FILE: wp-includes/class-wp-service-workers.php
-----------------------------------------------------------------------------------------------------------------------------------------
FOUND 2 ERRORS AFFECTING 1 LINE
-----------------------------------------------------------------------------------------------------------------------------------------
 117 | ERROR | Missing wp_unslash() before sanitization. (WordPress.Security.ValidatedSanitizedInput.MissingUnslash)
 117 | ERROR | Detected usage of a non-sanitized input variable: $_SERVER
     |       | (WordPress.Security.ValidatedSanitizedInput.InputNotSanitized)
-----------------------------------------------------------------------------------------------------------------------------------------

Is that supposed to happen?

cc @westonruter

[jrfnl]

This is a known (non-)issue.

When we moved/renamed the original badge of sniffs as discussed in #1157, most were added to the Extra ruleset in #1261, save three for which more discussion/bug fixes were needed. The sniff you refer to is one of those three.
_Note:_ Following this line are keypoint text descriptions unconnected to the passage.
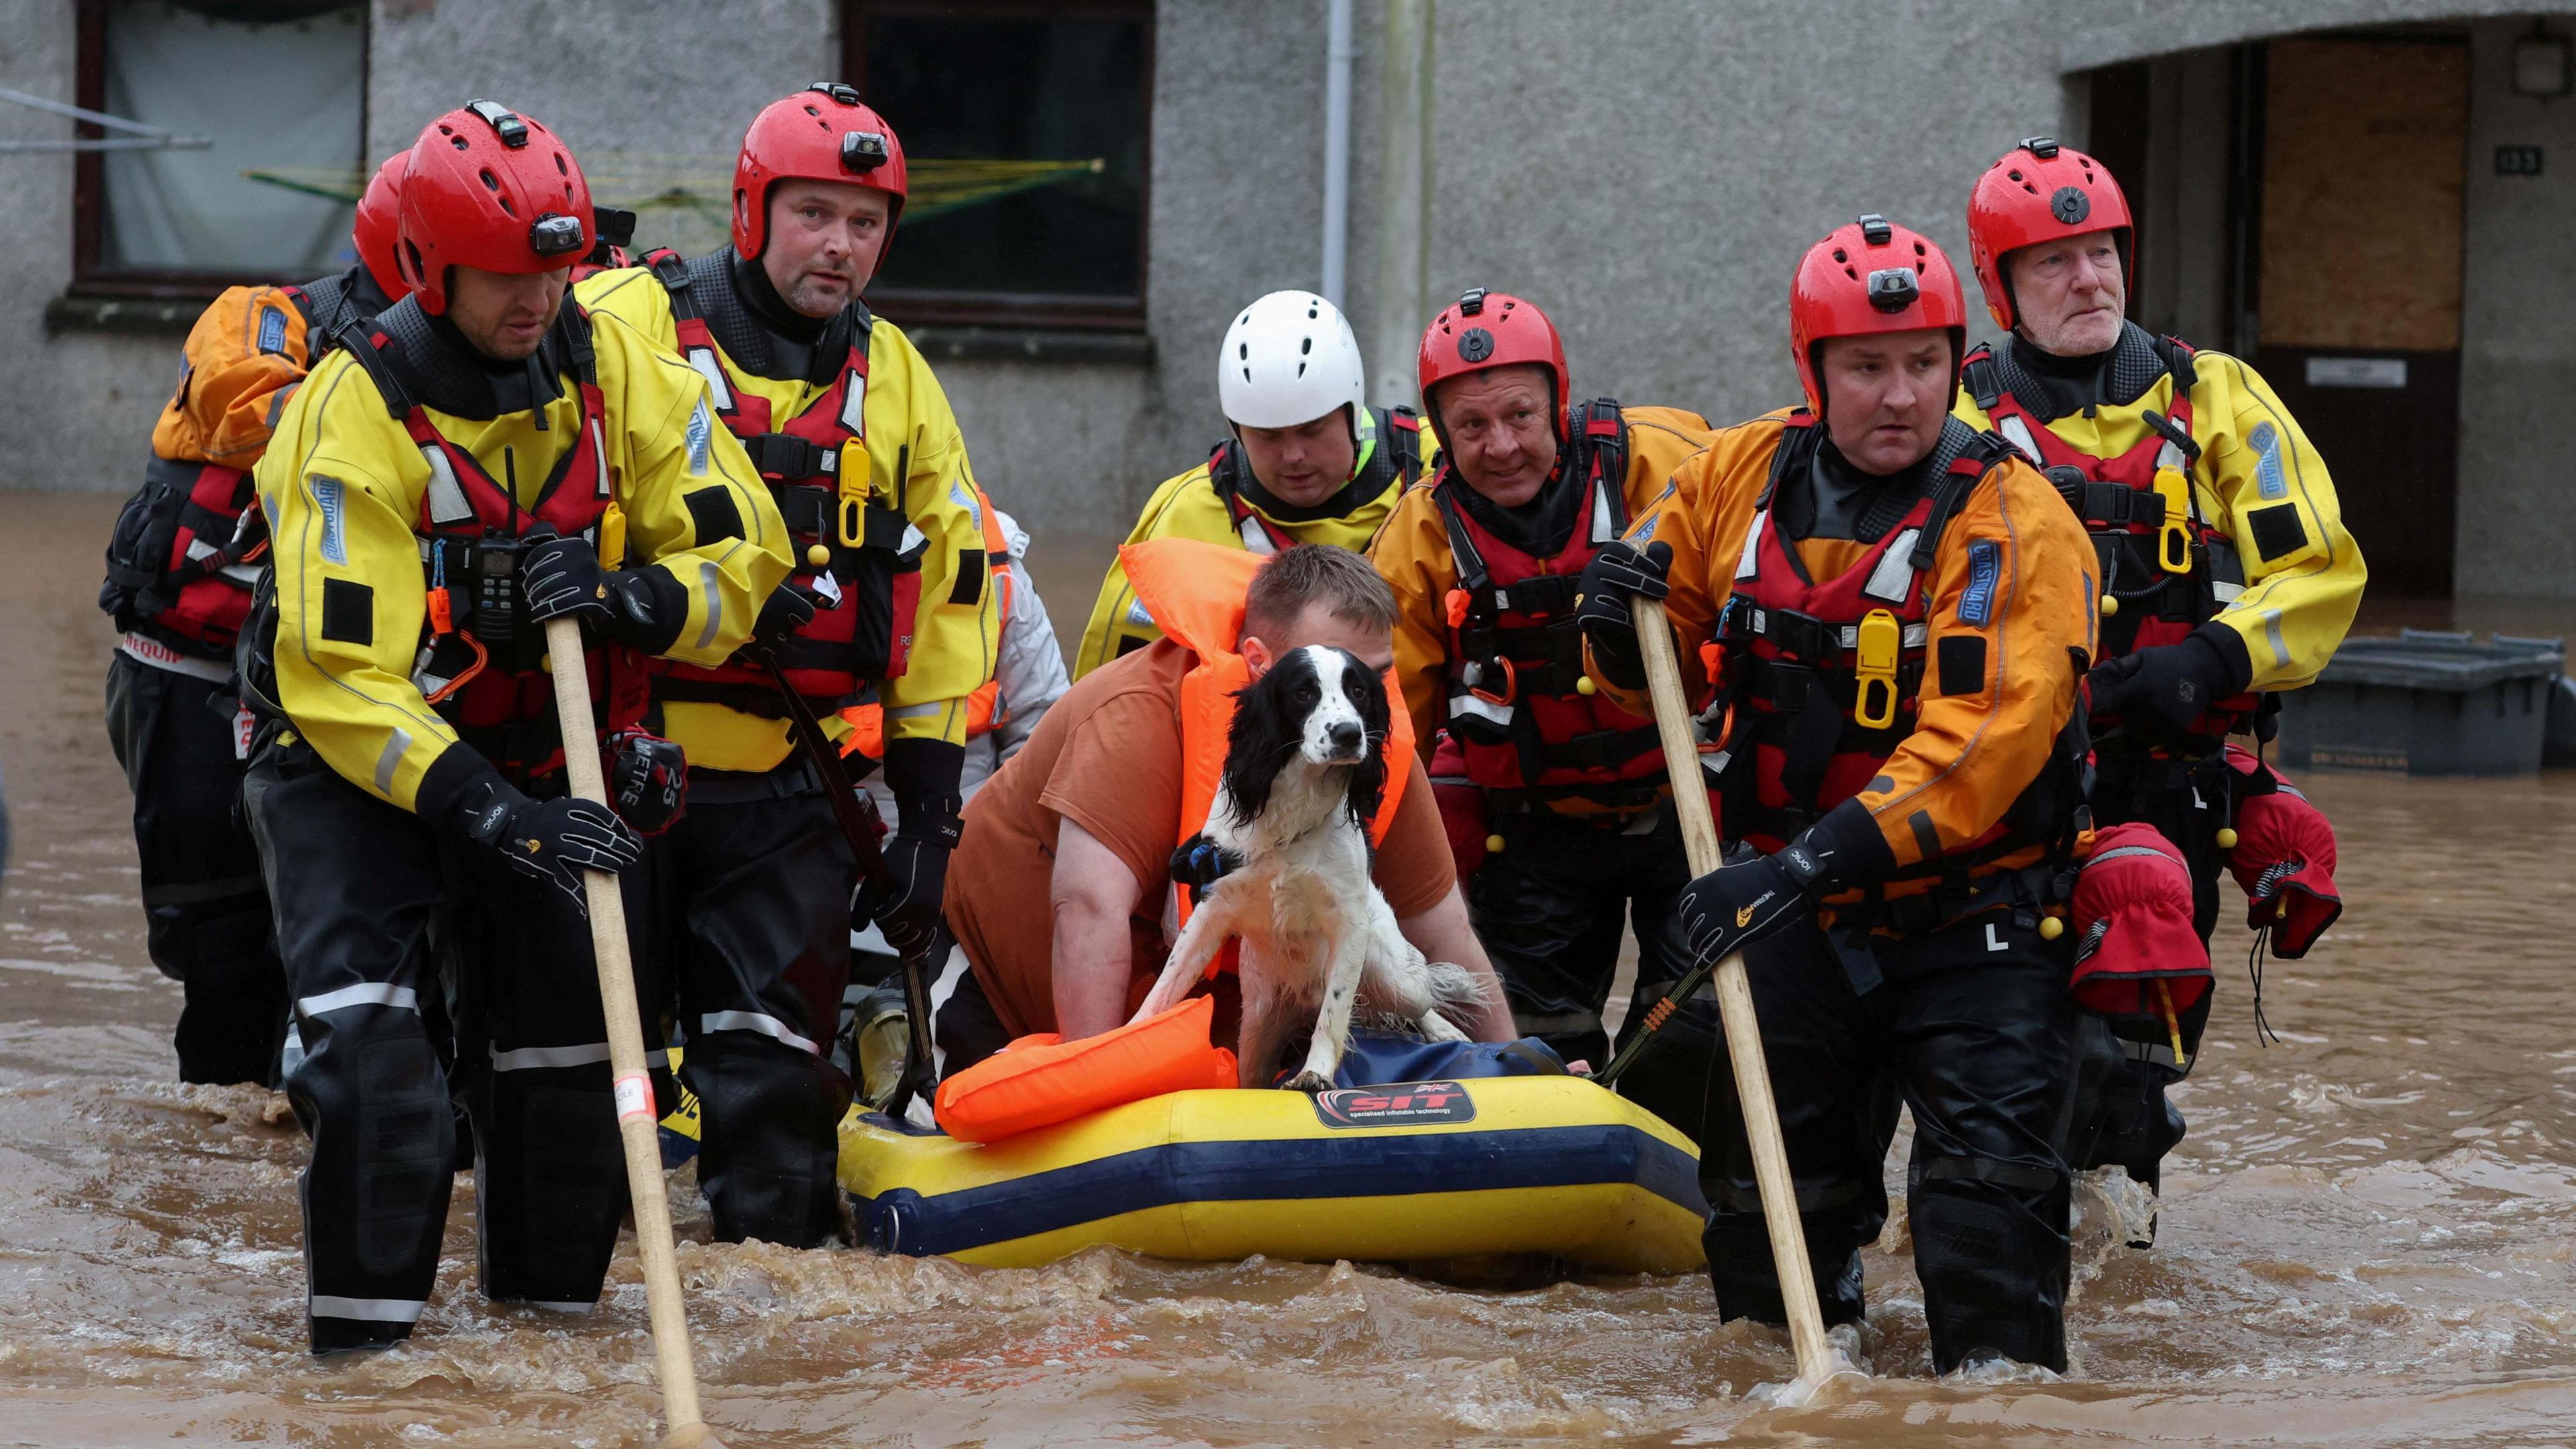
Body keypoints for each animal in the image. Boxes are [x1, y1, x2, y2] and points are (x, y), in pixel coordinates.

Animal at [1133, 637, 1483, 1087]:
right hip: (1258, 1036)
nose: (1349, 734)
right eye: (1303, 693)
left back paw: (1445, 1030)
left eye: (1359, 692)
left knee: (1422, 1000)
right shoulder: (1213, 908)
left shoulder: (1350, 923)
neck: (1293, 816)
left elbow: (1333, 1014)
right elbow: (1164, 987)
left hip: (1396, 976)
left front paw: (1315, 1072)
This was annotated in the PR at the time.

Note: There are three more candidates for this:

• DB.DirectDatabaseQuery
• DB.SlowDBQuery
• Security.ValidatedSanitizedInput

I've not included the first two (yet) as those may need some more discussion first.
The third one is not included as it throws a lot of noise messages and has quite some open issues surrounding it, which should be addressed first IMO.

See #1261

[GaryJones]

Sorry @jrfnl, I don't follow.

Why does this violation appear when checking against WordPress, but not when checking against the three sub-standards together?

[jrfnl]

Why does this violation appear when checking against WordPress, but not when checking against the three sub-standards together?

Because the above mentioned three sniffs are not included in any of the three sub-standards.
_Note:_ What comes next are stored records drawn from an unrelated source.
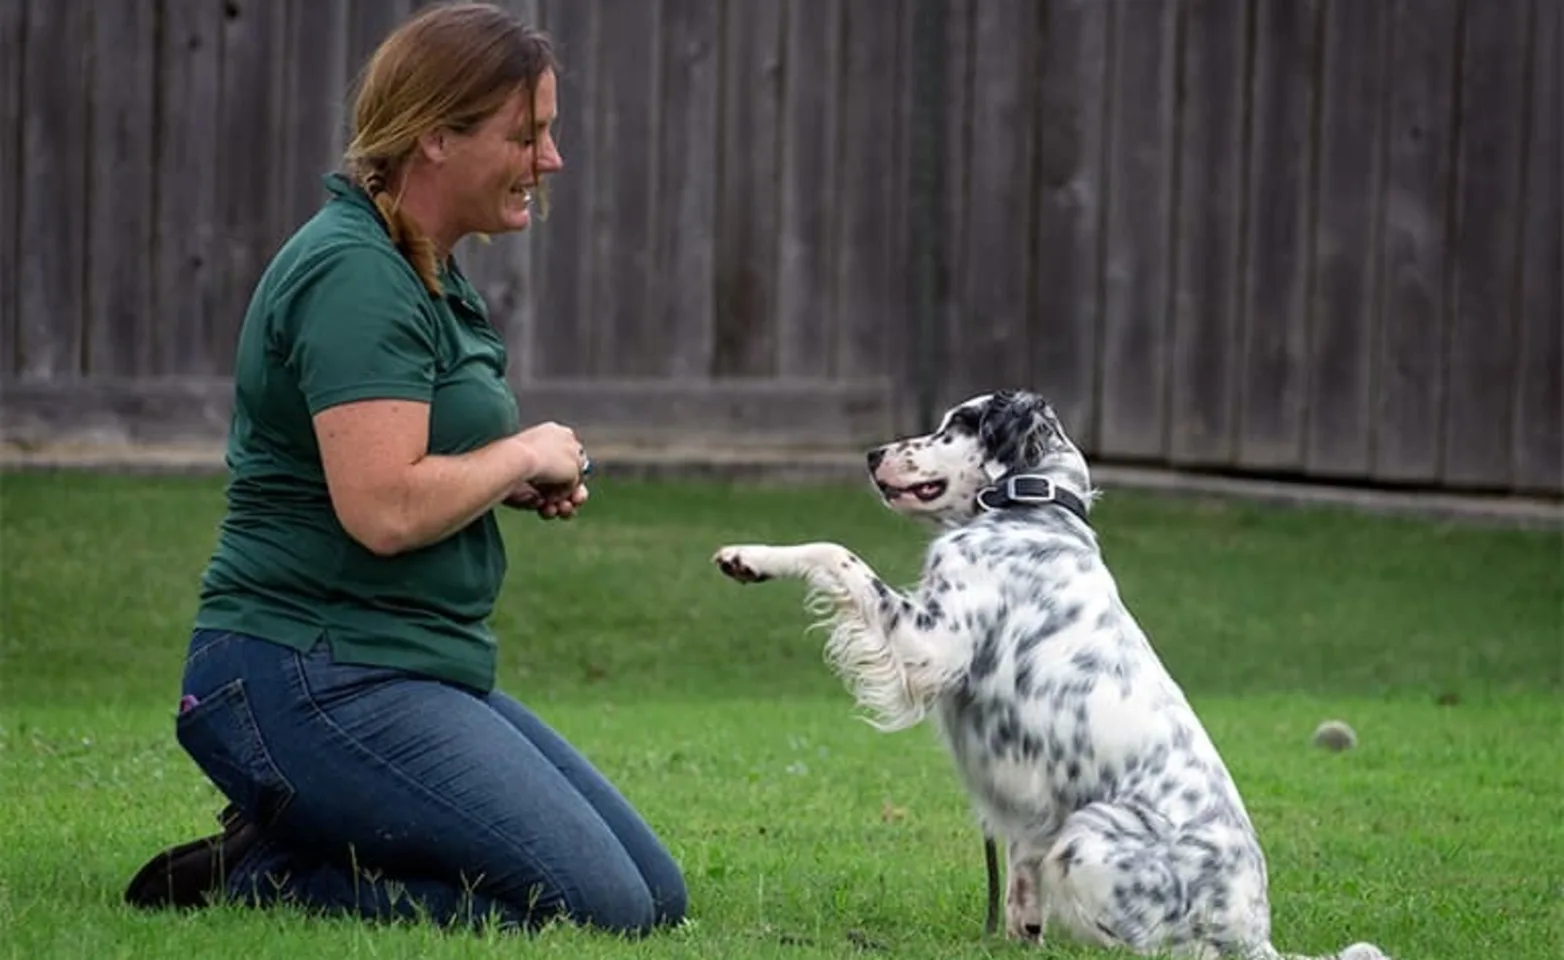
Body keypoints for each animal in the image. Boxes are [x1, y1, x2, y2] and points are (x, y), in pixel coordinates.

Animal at [716, 392, 1388, 960]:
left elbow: (834, 552)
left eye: (958, 423)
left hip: (1089, 833)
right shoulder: (1027, 806)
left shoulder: (932, 642)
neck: (1030, 512)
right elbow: (1019, 880)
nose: (872, 454)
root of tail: (1253, 931)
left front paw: (751, 556)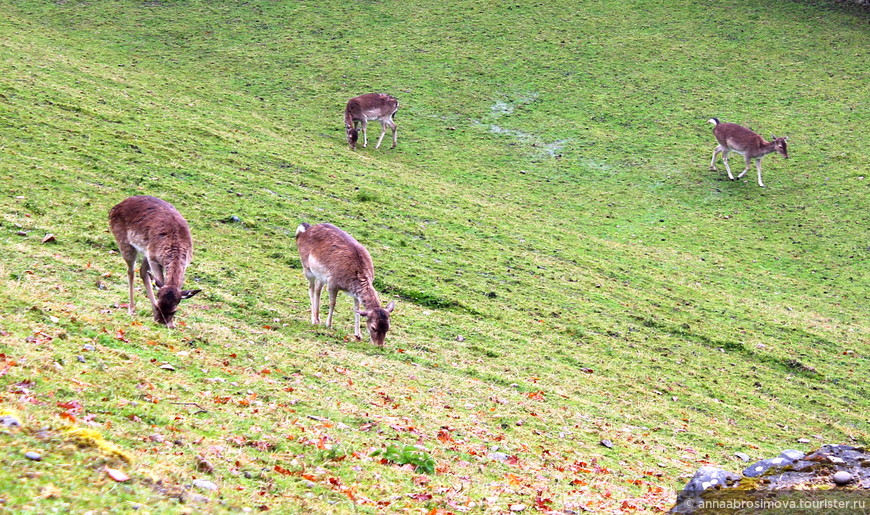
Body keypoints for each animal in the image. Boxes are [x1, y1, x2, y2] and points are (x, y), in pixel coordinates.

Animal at [109, 196, 201, 328]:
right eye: (158, 306)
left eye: (174, 311)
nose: (160, 322)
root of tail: (116, 206)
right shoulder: (153, 258)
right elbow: (159, 280)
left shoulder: (185, 262)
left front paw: (172, 324)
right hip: (125, 243)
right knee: (131, 271)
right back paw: (131, 309)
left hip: (145, 251)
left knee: (142, 271)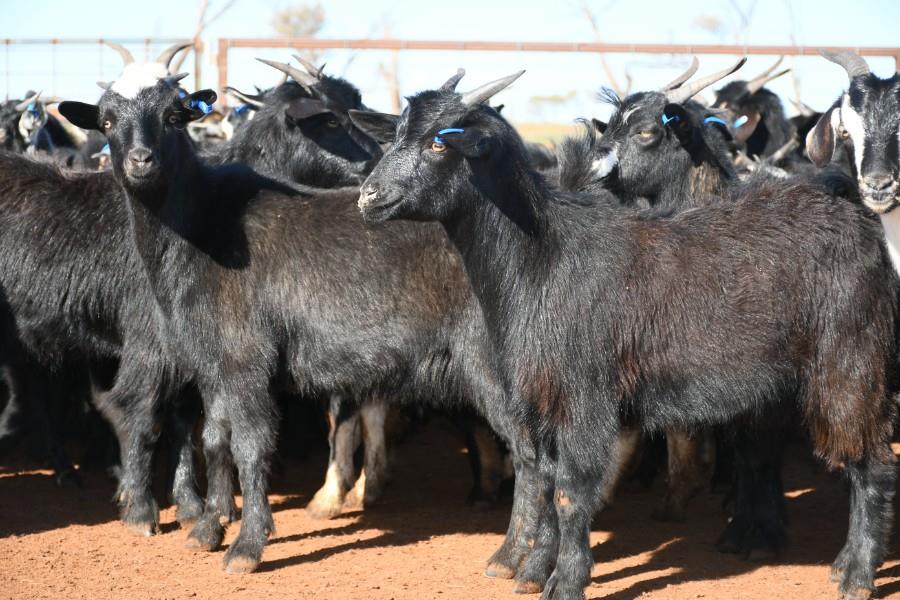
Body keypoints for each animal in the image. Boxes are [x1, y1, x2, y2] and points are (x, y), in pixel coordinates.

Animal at [356, 71, 899, 600]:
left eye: (440, 143)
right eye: (397, 133)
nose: (368, 196)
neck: (542, 254)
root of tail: (856, 215)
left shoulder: (583, 397)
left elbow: (570, 493)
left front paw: (565, 582)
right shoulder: (545, 400)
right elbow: (548, 483)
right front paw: (532, 571)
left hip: (851, 363)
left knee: (872, 465)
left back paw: (856, 577)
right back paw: (841, 564)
The WordPress ruleset included the three sub-standards + every single sniff in the Sniffs directory, which is why these three will be included when you run against the WordPress standard.
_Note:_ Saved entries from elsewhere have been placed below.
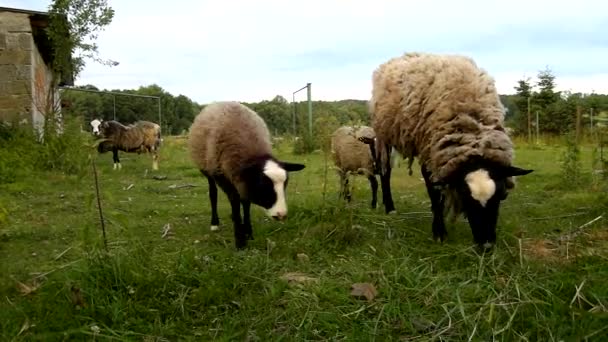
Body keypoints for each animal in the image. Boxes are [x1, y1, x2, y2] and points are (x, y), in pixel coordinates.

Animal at [188, 101, 306, 248]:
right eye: (262, 185)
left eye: (285, 184)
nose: (281, 215)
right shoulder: (222, 175)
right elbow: (234, 200)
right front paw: (240, 241)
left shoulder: (244, 181)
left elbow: (245, 202)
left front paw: (248, 232)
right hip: (207, 168)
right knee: (213, 193)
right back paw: (215, 223)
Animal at [366, 51, 532, 248]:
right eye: (466, 198)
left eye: (502, 195)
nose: (486, 246)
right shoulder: (429, 151)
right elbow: (434, 190)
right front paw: (439, 232)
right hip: (385, 135)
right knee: (385, 171)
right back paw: (390, 207)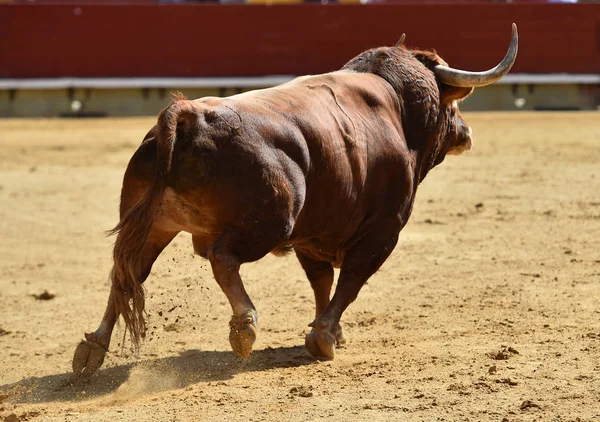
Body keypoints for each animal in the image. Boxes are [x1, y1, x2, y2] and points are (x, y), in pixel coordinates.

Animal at [74, 24, 516, 374]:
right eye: (453, 102)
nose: (466, 132)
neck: (397, 105)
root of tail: (185, 115)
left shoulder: (312, 234)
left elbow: (322, 282)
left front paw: (332, 332)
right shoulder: (383, 229)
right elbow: (352, 280)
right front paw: (324, 337)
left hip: (153, 224)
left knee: (128, 273)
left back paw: (92, 348)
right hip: (270, 223)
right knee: (221, 258)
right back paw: (245, 328)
The "every single sniff in the Sniffs directory" bit is default behaviour of PHPCS and is part of the difference between a custom ruleset and a standard.

• A standard can have a Sniffs sub-directory and any sniffs in that sub-directory will be automatically registered for the standard.
• A custom ruleset can include sniffs and configuration, but cannot add sniffs.
  The WordPress-... rulesets are basically custom rulesets (no Sniffs sub-directory), but as they are shipped within the WPCS package, they are registered as standards.

This is the same principle of why we were having so many issues with the deprecation warnings being thrown, even though the VIP standard was not being included.

[GaryJones]

So, at least while those three sniffs need discussion and are not included in Extra, it's best to stick with:

<rule ref="WordPress-Core"/>
<rule ref="WordPress-Docs"/>
<rule ref="WordPress-Extra"/>

in a project's ruleset?

(Or:

<rule ref="WordPress-Extra"/><!-- includes WordPress-Core -->
<rule ref="WordPress-Docs"/>

)

[jrfnl]

@GaryJones That depends on your intention with the custom ruleset.

The simple answer is that with regards to these three sniffs, the behaviour of the WordPress ruleset and the WordPress-Extra ruleset has not changed in 1.0.0.
The sniffs were previously already included in the WordPress ruleset and have never been included in the WordPress-Extra ruleset. I.e.: no change.

So if you want the "same" behaviour as before (aside from all the other changes in 1.0.0), leave the ruleset as is, whether that is WordPress or a combination of sub-standards.

[GaryJones]

Understood, thank you.

Worth adding something to the readme, regarding explaining the above?